3. Not recognizing the pairing opportunity
Students often miss that they can pair corresponding terms (1st even with 1st odd, 2nd even with 2nd odd, etc.) and instead try to find x and y individually. This oversight leads to unnecessary complex calculations and potential arithmetic errors.
1. Incorrect pairing of terms
Even when students recognize the pairing pattern, they might incorrectly pair terms. For example, pairing 2 with 3, 4 with 5, etc., instead of pairing 2 with 1, 4 with 3, etc. This fundamental misunderstanding of which terms correspond leads to wrong differences.
2. Arithmetic errors in the difference calculation
Students might correctly identify that each pair has a difference of 1 but then make basic multiplication errors, such as calculating \(50 \times 1 = 25\) or getting confused about how many pairs exist (thinking there are 25 pairs instead of 50).
1. Calculating \(y - x\) instead of \(x - y\)
Students might correctly find that the absolute difference is 50 but then select -50 if available in the choices, or become confused about the sign.

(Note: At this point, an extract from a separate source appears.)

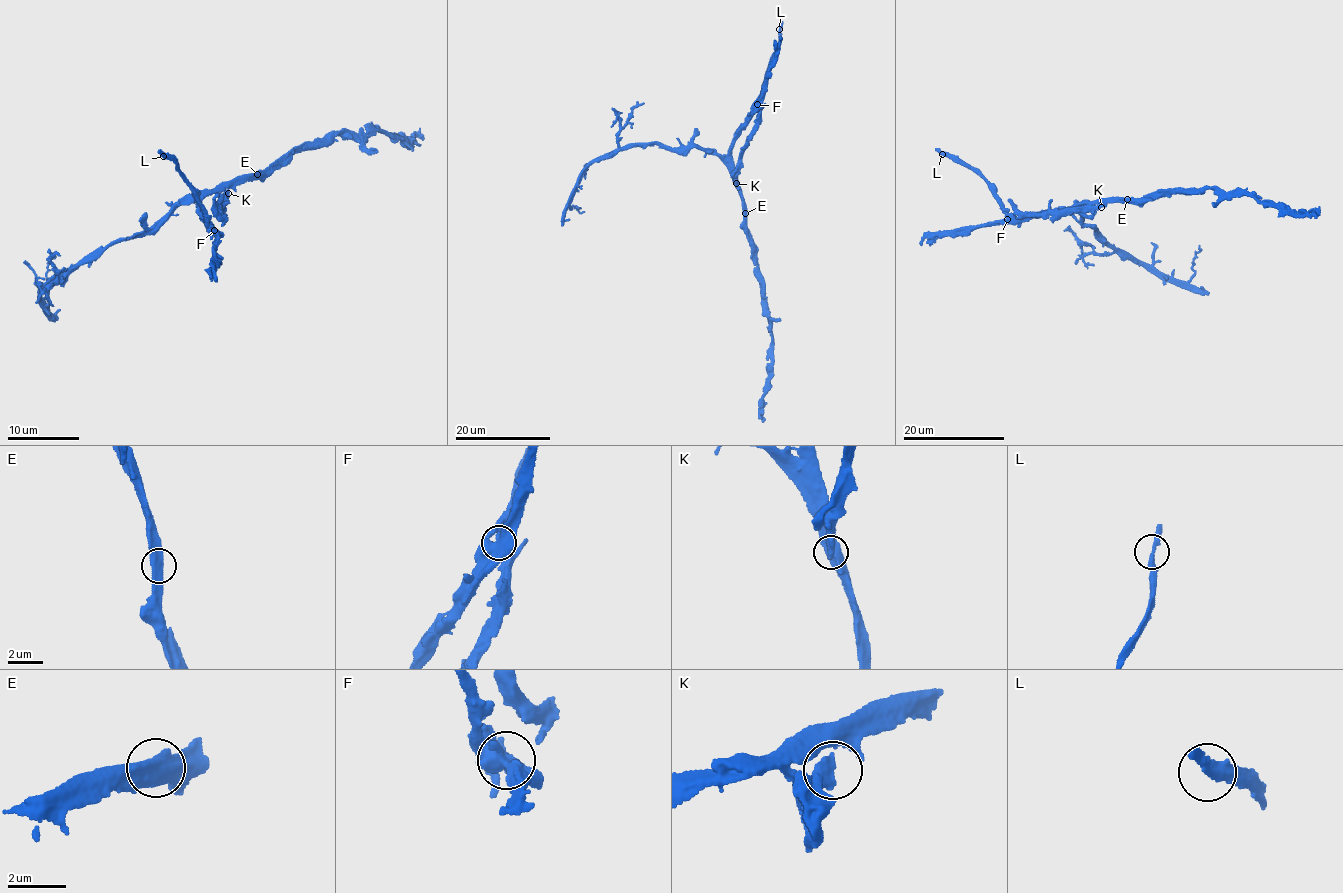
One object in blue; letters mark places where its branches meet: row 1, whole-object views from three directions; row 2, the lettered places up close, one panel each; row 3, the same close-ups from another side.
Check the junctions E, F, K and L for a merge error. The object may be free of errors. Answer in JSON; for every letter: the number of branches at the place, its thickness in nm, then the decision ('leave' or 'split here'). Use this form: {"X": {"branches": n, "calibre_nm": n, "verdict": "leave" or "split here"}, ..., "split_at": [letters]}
{"E": {"branches": 2, "calibre_nm": 550, "verdict": "leave"}, "F": {"branches": 2, "calibre_nm": 600, "verdict": "leave"}, "K": {"branches": 2, "calibre_nm": 340, "verdict": "leave"}, "L": {"branches": 2, "calibre_nm": 320, "verdict": "leave"}, "split_at": []}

They calculate \((1+3+5+\ldots+99) - (2+4+6+\ldots+100)\) instead of the required \(x - y\), leading them to think the answer is -50 rather than +50.
Instead of working with 50 terms directly, let's use smaller numbers to identify the pattern, then scale up.
Step 1: Start with the first 3 terms to identify the pattern
First 3 positive even integers: \(2, 4, 6\)
First 3 positive odd integers: \(1, 3, 5\)
Sum of evens: \(2 + 4 + 6 = 12\)
Sum of odds: \(1 + 3 + 5 = 9\)
Difference: \(12 - 9 = 3\)
Step 2: Check the pattern with 4 terms
First 4 positive even integers: \(2, 4, 6, 8\)
First 4 positive odd integers: \(1, 3, 5, 7\)
Sum of evens: \(2 + 4 + 6 + 8 = 20\)
Sum of odds: \(1 + 3 + 5 + 7 = 16\)
Difference: \(20 - 16 = 4\)
Step 3: Verify the pattern with 5 terms
First 5 positive even integers: \(2, 4, 6, 8, 10\)
First 5 positive odd integers: \(1, 3, 5, 7, 9\)
Sum of evens: \(2 + 4 + 6 + 8 + 10 = 30\)
Sum of odds: \(1 + 3 + 5 + 7 + 9 = 25\)
Difference: \(30 - 25 = 5\)
Step 4: Recognize the clear pattern
The pattern shows that when we take the first n positive even integers minus the first n positive odd integers, the difference equals n.
Step 5: Apply the pattern to our problem
For the first 50 positive even integers minus the first 50 positive odd integers:
Difference = 50
Why this pattern works: Each even integer is exactly 1 more than its corresponding odd integer \((2-1=1, 4-3=1, 6-5=1, \text{etc.})\), so when we have n pairs, the total difference is \(n \times 1 = n\).